---------- Records for processing

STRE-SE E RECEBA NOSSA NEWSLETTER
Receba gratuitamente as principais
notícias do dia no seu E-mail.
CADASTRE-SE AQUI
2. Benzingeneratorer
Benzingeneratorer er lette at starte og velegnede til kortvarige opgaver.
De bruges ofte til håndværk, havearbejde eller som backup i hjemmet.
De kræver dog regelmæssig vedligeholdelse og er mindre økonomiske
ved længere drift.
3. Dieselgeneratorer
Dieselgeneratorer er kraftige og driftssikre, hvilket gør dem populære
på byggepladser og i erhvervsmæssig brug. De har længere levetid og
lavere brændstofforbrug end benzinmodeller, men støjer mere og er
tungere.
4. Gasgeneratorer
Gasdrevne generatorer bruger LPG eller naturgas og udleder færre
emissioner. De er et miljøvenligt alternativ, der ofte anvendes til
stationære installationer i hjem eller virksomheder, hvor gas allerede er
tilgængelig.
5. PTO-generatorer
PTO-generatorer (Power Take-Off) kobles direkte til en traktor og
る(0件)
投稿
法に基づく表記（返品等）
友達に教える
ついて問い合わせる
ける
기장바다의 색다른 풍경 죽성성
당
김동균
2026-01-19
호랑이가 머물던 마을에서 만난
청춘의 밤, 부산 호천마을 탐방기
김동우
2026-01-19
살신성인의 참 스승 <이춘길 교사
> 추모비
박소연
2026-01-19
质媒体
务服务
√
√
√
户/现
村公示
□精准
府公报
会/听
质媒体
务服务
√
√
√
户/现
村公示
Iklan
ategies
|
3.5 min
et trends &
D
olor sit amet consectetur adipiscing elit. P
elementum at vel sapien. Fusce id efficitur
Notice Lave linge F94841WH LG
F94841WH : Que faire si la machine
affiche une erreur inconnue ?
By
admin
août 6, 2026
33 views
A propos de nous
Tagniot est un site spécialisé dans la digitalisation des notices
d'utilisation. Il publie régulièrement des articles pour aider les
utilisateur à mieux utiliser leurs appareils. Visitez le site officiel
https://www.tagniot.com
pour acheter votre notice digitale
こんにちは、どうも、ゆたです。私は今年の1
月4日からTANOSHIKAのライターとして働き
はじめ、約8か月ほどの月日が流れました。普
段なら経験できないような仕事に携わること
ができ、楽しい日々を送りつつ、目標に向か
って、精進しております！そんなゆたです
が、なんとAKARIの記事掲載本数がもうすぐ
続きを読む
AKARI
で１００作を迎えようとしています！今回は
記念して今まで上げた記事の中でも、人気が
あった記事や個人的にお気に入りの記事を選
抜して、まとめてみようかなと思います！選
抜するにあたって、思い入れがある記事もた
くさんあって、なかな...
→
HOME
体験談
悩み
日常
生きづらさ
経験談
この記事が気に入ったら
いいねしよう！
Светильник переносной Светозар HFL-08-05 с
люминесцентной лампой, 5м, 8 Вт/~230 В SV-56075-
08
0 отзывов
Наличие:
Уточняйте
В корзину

--------------------

What this task involves ->
Scan the entries above for the string "pour" and copy each line containing it.

Solution to the exercise ->
d'utilisation. Il publie régulièrement des articles pour aider les
pour acheter votre notice digitale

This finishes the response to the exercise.